Columna publicada en La Segunda, 07.02.2017

La credibilidad de nuestras principales instituciones y figuras políticas se encuentra en caída libre. Más aún, puede decirse que existe una imagen generalizada de nuestros hombres públicos, en virtud de la cual ellos encarnarían el  prototipo de la corrupción de la política descrita por el  viejo Aristóteles. Ellos, en efecto, ejercerían el poder mirando sólo su propio interés, sin considerar en lo más mínimo el bien de la comunidad. Esa imagen puede tener mucho de maniquea, pero —qué duda cabe— se halla muy extendida.

En este contexto, lo lógico sería que nuestros líderes intentaran mejorar esta percepción o, al menos, no empeorarla. Por ello resulta incomprensible el nombramiento de Javiera Blanco en el Consejo de Defensa del Estado (CDE). El problema no se agota en las lamentables circunstancias en que la ex ministra debió abandonar el Gobierno (casos Sename y Gendarmería). La mayor dificultad es que se aleja demasiado del perfil idóneo para el cargo. El CDE es un organismo técnico dedicado a la defensa jurídica de los intereses del Estado. Por eso sus consejeros, ya sean militantes o independientes, suelen mostrar una destacada trayectoria en el ámbito del Derecho. Y Blanco, cualesquiera sean sus méritos, no exhibe siquiera en parte esa trayectoria.

Son este tipo de prácticas —observadas igualmente en las últimas designaciones al Tribunal  Constitucional— las que van socavando la legitimidad de las instituciones. Y también conviene insistir en la imprudente decisión de la Presidenta Bachelet, porque la erradicación de esas prácticas supone algo más que mejores procedimientos. Desde luego ayudaría, en este y otros casos, una ratificación del Senado o un proceso vía Alta Dirección Pública, pero lo principal  guarda relación con el  modo en que nuestra dirigencia política comprende y desarrolla sus funciones y su actividad.

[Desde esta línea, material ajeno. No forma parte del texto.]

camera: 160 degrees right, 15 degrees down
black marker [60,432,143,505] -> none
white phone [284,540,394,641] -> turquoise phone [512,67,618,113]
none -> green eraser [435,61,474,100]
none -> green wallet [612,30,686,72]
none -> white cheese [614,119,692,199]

Como ha señalado Javier Gomá, para enfrentar los desafíos del mundo contemporáneo se requiere rescatar la idea de “ejemplaridad pública”. Esto es, recuperar la coherencia entre lo que se dice y lo que se hace, y la conciencia de que nuestros actos pueden volverse ejemplos (beneficiosos o nocivos) para el resto de la sociedad. Si en el discurso se reivindica el bien público, pero en los hechos se favorece a los amigos más cercanos, ¿cuál es la señal que se envía a la ciudadanía?